A HEREFORD cafe has pledged not to raise its prices for the rest of the year as the cost of living crisis continues.

Maxwells Cafe, in the middle of Hereford High Town, is a family-run business which said it will not be rising the prices of its hot drinks until at least next year.

The cafe hasn't seen a price increase for hot drinks since 2019, and said it wanted to give something back to its customers.


Alexis Morris, who runs the cafe with her husband David, said: "We are a small, family-run independent business, having three small children ourselves, the cost of living crisis has hit everyone hard, including us.

"We absolutely love what we do, we love to have a chat with our customers, and hopefully brighten their day.

"We pride ourselves on good quality food and drinks at affordable prices, by keeping things simple means we can pass on the savings to our customers.

"In a world with ever-increasing expenses, we thought let's be different, let's give something back."

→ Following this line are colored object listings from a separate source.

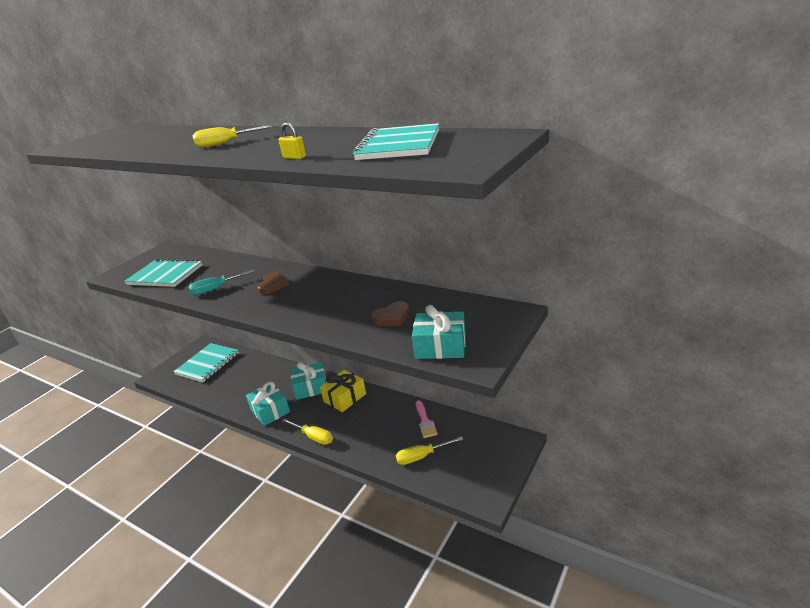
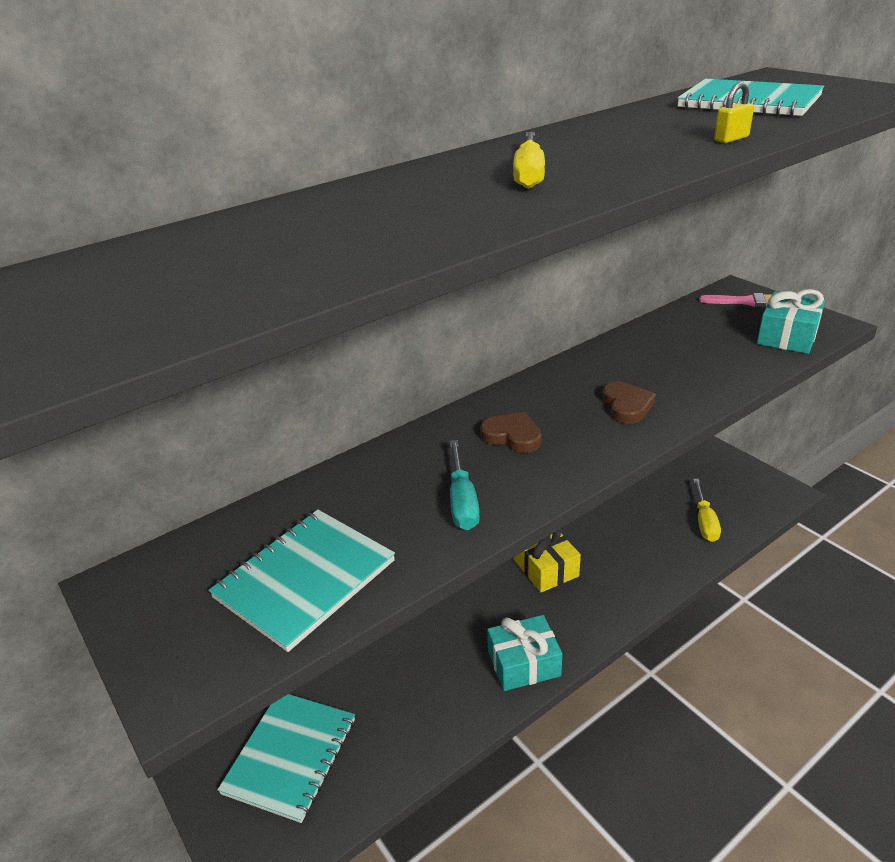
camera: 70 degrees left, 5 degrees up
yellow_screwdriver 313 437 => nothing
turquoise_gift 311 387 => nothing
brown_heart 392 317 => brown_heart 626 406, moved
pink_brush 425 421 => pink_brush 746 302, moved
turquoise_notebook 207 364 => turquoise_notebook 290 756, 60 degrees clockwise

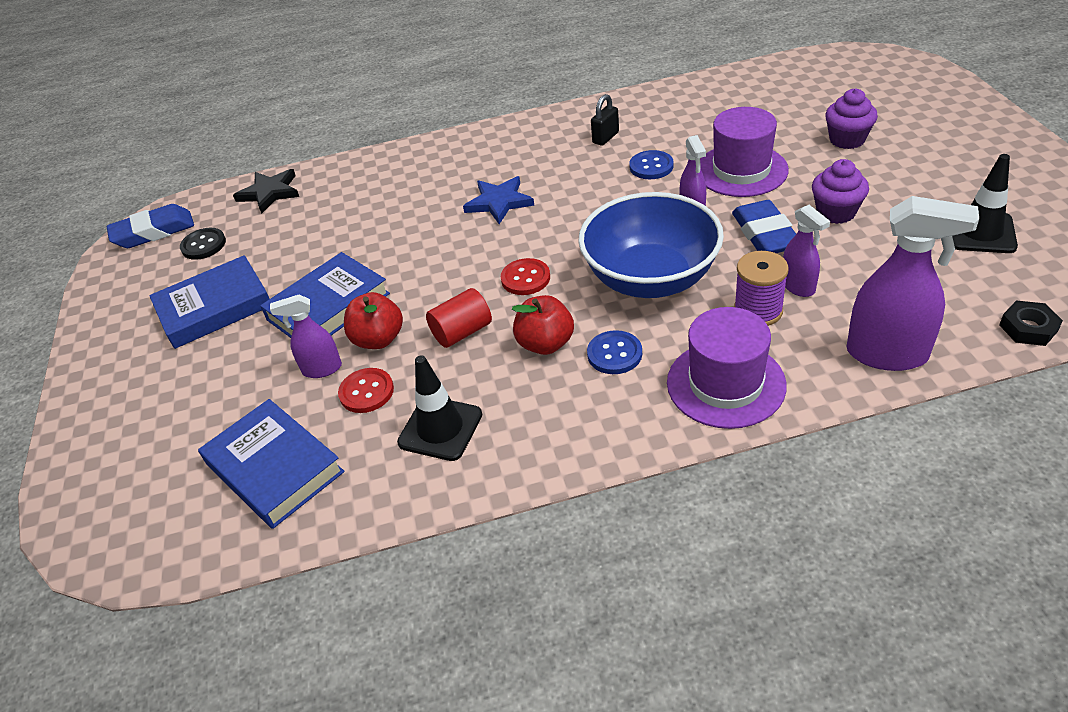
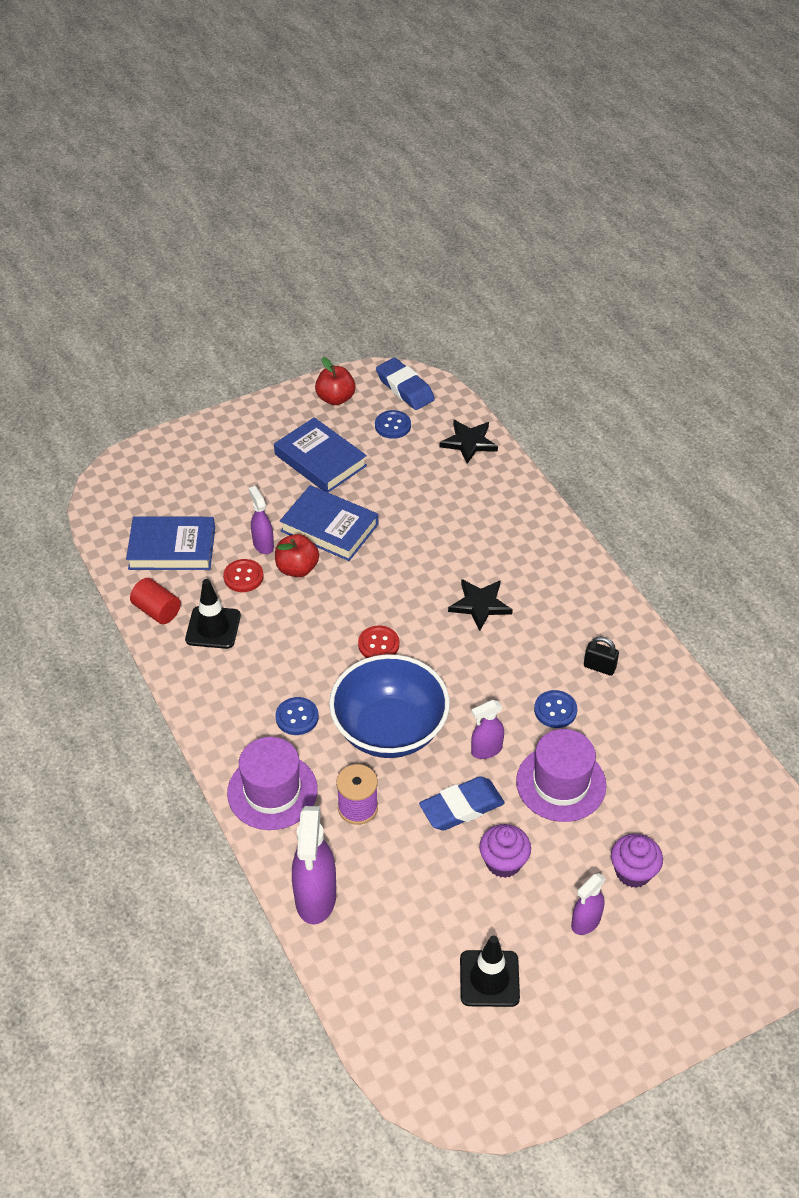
camera: 70 degrees right, 5 degrees up
black_nut 1028 328 => nothing
red_cylinder 462 332 => red_cylinder 157 610, moved
red_apple 545 344 => red_apple 335 398, moved
purple_spray_bottle 798 286 => purple_spray_bottle 585 922, moved
black_button 203 245 => blue_button 392 426
blue_star 499 202 => black_star 480 605
blue_book 274 468 => blue_book 172 548, 60 degrees clockwise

Maxwells Cafe is a small, family-run business in Herefords High Town. Picture: Rob Davies

Maxwells Cafe is a small, family-run business in Hereford's High Town. Picture: Rob Davies

This year has seen a whole range of household of price increases – from the energy price cap rise to surging inflation and food prices – costing your family hundreds or even thousands of pounds extra per year.

At The Hereford Times, we’re making it our mission to look out for your cash, offering insightful stories from your community on the impact this cost of living crisis is having on our readers like you with our Your Money Matters campaign.


It comes as a new report has warned that the UK is at "significant risk" of heading into a recession due to the mounting cost-of-living crisis and the Ukraine conflict.

The latest UK economic outlook from KPMG predicts that growth will more than halve to 3.2 per cent this year from 7.4 per cent in 2021, before tumbling to 0.7 per cent in 2023.

Global growth is being hampered by the ongoing Ukraine war and lockdowns in China, which have affected commodity prices and restricted supply, while in the UK the knock-on effect on prices is set to see a sharp drop in household and business spending.

But Yael Selfin, chief economist at KPMG UK, said "weakening domestic momentum" could put the UK at "significant risk of a mild recession".